# Type the woman in this video.



## dagnytaggart (Jun 6, 2010)

Duh lete!

Please don't quote this, mkay? :happy:


----------



## L'Empereur (Jun 7, 2010)

I'm guessing ESFP. . . maybe ENFP.


----------



## dagnytaggart (Jun 6, 2010)

OcarinaOfRhyme said:


> I'm guessing ESFP. . . maybe ENFP.


geeez, man. I requested for you people to NOT quote it. :dry:

Can you kindly edit out the quote?

EDIT: Thanks. :wink:


----------



## gdavge2003 (Feb 26, 2010)

tl;dw
But I'm guessing ESFP?


----------



## L'Empereur (Jun 7, 2010)

God said:


> geeez, man. I requested for you people to NOT quote it. :dry:
> 
> Can you kindly edit out the quote?
> 
> EDIT: Thanks. :wink:


Was that you? Hmm.


----------



## dagnytaggart (Jun 6, 2010)

OcarinaOfRhyme said:


> Was that you? Hmm.


It's OK, erase your memory. 



MODERATOR said:


> Would you like this thread closed?
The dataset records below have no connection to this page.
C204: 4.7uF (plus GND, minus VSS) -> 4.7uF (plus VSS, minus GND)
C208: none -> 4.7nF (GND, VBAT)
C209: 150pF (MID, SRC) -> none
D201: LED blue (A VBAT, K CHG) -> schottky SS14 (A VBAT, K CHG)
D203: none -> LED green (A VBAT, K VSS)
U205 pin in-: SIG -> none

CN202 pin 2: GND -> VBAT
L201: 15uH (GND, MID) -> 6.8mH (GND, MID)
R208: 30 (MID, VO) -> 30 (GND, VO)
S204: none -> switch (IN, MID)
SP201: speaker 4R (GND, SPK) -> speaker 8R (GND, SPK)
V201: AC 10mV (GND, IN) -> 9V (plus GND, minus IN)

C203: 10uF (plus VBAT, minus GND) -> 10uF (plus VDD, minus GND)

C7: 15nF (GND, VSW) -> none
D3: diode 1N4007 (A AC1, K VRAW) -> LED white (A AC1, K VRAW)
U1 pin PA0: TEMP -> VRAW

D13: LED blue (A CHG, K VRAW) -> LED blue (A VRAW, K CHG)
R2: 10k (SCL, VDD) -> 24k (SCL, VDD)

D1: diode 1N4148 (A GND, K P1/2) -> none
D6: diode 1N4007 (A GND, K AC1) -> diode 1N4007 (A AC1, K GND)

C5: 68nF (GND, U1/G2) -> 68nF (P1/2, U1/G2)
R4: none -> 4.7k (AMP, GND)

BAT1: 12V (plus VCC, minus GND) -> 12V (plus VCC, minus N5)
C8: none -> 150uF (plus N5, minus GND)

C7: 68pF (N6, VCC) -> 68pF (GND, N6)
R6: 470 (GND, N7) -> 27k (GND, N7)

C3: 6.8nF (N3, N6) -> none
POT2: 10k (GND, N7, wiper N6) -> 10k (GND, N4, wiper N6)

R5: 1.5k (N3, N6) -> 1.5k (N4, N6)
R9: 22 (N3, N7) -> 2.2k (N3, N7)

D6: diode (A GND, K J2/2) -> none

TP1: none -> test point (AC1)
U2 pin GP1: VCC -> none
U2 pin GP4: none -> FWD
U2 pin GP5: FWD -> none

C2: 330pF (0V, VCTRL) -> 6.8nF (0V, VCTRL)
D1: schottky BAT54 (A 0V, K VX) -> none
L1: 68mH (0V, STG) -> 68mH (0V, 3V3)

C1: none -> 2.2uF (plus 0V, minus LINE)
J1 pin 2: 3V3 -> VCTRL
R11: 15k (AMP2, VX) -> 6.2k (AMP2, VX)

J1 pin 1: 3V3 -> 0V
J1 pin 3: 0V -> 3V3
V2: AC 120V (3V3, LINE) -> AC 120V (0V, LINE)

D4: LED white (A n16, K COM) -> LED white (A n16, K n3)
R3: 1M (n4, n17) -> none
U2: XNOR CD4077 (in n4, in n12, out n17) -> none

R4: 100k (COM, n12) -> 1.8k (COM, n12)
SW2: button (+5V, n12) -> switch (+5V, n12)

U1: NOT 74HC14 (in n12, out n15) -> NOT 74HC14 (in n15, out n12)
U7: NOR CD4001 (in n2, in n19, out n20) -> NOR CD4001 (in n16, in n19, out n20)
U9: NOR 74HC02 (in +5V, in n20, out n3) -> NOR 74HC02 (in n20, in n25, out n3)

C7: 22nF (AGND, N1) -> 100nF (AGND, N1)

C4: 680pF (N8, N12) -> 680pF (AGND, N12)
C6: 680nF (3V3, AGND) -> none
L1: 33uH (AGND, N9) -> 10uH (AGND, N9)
If you say yes, we guarantee its closure.


Yes.


----------



## peterbreter (Oct 5, 2010)

God said:


> NO.
> 
> Erase that out your mind.


Best vid ever. Have it saved to my hard drive and plan on uploading it at a later date in hopes of blackmailing God. :wink:


----------



## dagnytaggart (Jun 6, 2010)

peterbreter said:


> Best vid ever. Have it saved to my hard drive and plan on uploading it at a later date in hopes of blackmailing God. :wink:


It's infected with a tracking worm. It means that George Dubya is watching you get undressed in your room each night. It's too late to remove with Norton, for the worms have multiplied, and now another Obama worm is embedded in your bed. There will be a mechanism for its removal late 2012. Possibly.


----------



## peterbreter (Oct 5, 2010)

Great...
I have just recently put out cockroach killing white powder all over my apartment.
Dubya will assume it is the booger sugar. 
He will then want to come over the house.
I'm fucked because I have Al Gore memorabilia all over the damn walls. 
He'll totally overstay his welcome and put a major dent into my microwaveable cheeseburger supply.


----------



## dagnytaggart (Jun 6, 2010)

peterbreter said:


> Great...
> I have just recently put out cockroach killing white powder all over my apartment.
> Dubya will assume it is the booger sugar.
> He will then want to come over the house.
> ...


Learn a valuable lesson from this.

Internet Filter, Parental Controls & Filter Software | Net Nanny


----------



## Vaka (Feb 26, 2010)

God, you're pretty.
I also think you're an ExxP rather than an IxxP.


----------



## dagnytaggart (Jun 6, 2010)

I never said that was me.


----------